The government said Tuesday it would drop an indemnity suit seeking nearly 3.5 billion won ($3.2 million) in compensation from Jeju islanders and activists after the Korean Navy sued them last March for delaying the construction of a naval base by protesting.

The Ministry of National Defense said the decision was made in a cabinet meeting presided over by Prime Minister Lee Nak-yon, based on the thought that pushing through the legal case will only trigger social “division and friction.”

It also said the government respected the Seoul Central District Court’s opinion, which late last month suggested that both the plaintiff and defendant drop all their lawsuits against each other.

The indemnity suit, which sought 3.45 billion won from a total of 116 people and five civic groups, will automatically be dropped if the accused accept the court’s opinion.

President Moon Jae-in had promised during his campaign to drop the lawsuit and pardon everyone who was indicted.
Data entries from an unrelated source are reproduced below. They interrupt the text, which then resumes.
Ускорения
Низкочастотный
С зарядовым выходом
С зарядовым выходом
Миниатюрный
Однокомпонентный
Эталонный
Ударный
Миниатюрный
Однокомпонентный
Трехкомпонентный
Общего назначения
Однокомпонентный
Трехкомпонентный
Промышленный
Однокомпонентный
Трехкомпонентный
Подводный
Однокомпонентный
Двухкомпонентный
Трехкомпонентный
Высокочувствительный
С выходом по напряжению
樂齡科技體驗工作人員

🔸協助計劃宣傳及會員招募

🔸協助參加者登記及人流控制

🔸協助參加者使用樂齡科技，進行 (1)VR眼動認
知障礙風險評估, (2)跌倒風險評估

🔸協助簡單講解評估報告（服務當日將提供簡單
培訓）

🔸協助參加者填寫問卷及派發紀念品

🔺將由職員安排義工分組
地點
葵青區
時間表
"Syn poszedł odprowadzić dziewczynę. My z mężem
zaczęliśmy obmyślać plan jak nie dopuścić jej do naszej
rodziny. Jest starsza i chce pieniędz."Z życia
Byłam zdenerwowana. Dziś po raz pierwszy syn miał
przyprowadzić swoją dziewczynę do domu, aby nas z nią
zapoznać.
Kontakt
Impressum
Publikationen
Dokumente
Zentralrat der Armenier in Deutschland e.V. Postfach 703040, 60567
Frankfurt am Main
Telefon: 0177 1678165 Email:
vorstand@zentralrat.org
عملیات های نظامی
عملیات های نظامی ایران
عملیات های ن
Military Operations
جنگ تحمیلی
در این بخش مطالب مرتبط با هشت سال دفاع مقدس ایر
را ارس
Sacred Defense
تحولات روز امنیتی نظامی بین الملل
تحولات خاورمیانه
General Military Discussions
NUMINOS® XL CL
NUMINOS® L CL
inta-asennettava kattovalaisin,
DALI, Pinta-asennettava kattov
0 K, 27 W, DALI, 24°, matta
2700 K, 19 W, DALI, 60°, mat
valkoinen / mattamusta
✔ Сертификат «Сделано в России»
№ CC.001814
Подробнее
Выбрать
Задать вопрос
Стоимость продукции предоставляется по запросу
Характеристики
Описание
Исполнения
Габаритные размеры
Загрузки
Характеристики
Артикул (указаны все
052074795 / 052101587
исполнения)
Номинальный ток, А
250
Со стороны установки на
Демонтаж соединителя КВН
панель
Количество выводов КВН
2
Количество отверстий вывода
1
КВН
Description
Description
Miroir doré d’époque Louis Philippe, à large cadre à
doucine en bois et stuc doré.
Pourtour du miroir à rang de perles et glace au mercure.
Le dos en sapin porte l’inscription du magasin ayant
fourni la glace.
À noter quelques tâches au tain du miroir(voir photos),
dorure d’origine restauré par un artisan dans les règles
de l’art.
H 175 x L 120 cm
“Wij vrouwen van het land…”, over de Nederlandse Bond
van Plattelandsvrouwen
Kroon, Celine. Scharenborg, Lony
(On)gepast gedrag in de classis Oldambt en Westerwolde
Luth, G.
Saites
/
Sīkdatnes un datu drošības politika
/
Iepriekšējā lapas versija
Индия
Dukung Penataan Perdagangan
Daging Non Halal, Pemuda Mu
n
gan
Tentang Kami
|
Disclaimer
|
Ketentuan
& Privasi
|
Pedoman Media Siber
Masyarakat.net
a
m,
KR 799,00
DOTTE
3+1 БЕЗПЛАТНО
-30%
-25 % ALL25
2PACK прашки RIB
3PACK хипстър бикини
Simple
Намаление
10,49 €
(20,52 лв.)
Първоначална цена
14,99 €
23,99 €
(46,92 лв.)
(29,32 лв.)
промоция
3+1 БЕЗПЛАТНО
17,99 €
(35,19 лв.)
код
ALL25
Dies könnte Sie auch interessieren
Nestled on the southern coast of Jeju Island, Gangjeong Village has been at odds with local authorities since June 2007, when then-President Roh Moo-hyun relayed plans to build a major naval base there.

Gangjeong villagers and left-leaning civic groups descended on the construction site to block progress, leaving the government to pay Samsung C&T Corporation, one of several companies contracted to build the base, 27.5 billion won in losses through tax money. The Korean Navy sued the protesters last March 28, after Park Geun-hye was impeached and before Moon was elected, accusing them of causing 3.45 billion won in damages over 125 days.

Construction on the Jeju Naval Base began in January 2010, but it wasn’t until February 2016 that the complex was completed, nearly 14 months past the original deadline.

With no clear-cut plan for how the government will make up for the 3.45 billion won it already paid to Samsung through state coffers, local critics are now castigating the administration for giving in, and predict it will eventually waste even more tax money when other contracted companies ask for compensation, too.

A government official said that a “solution” to the case will be devised but refused to give any details.

Among 116 people accused of obstructing construction for the naval base, only 31 were Gangjeong villagers. The five civic groups that led the protests were on the front lines opposing U.S. President Donald Trump’s visit to Seoul last November, and the installation of the Terminal High Altitude Area Defense system in Seongju County, North Gyeongsang.

Rep. Choung Tae-ok, spokesman of the main opposition Liberty Korea Party, chastised the Moon administration for letting illegal protesters get away with inflicting costs to state coffers. Seo Jung-wook, an attorney at the law firm Min Ju, who often appears as a commentator for local news channels, said the government was “neglecting its duty.”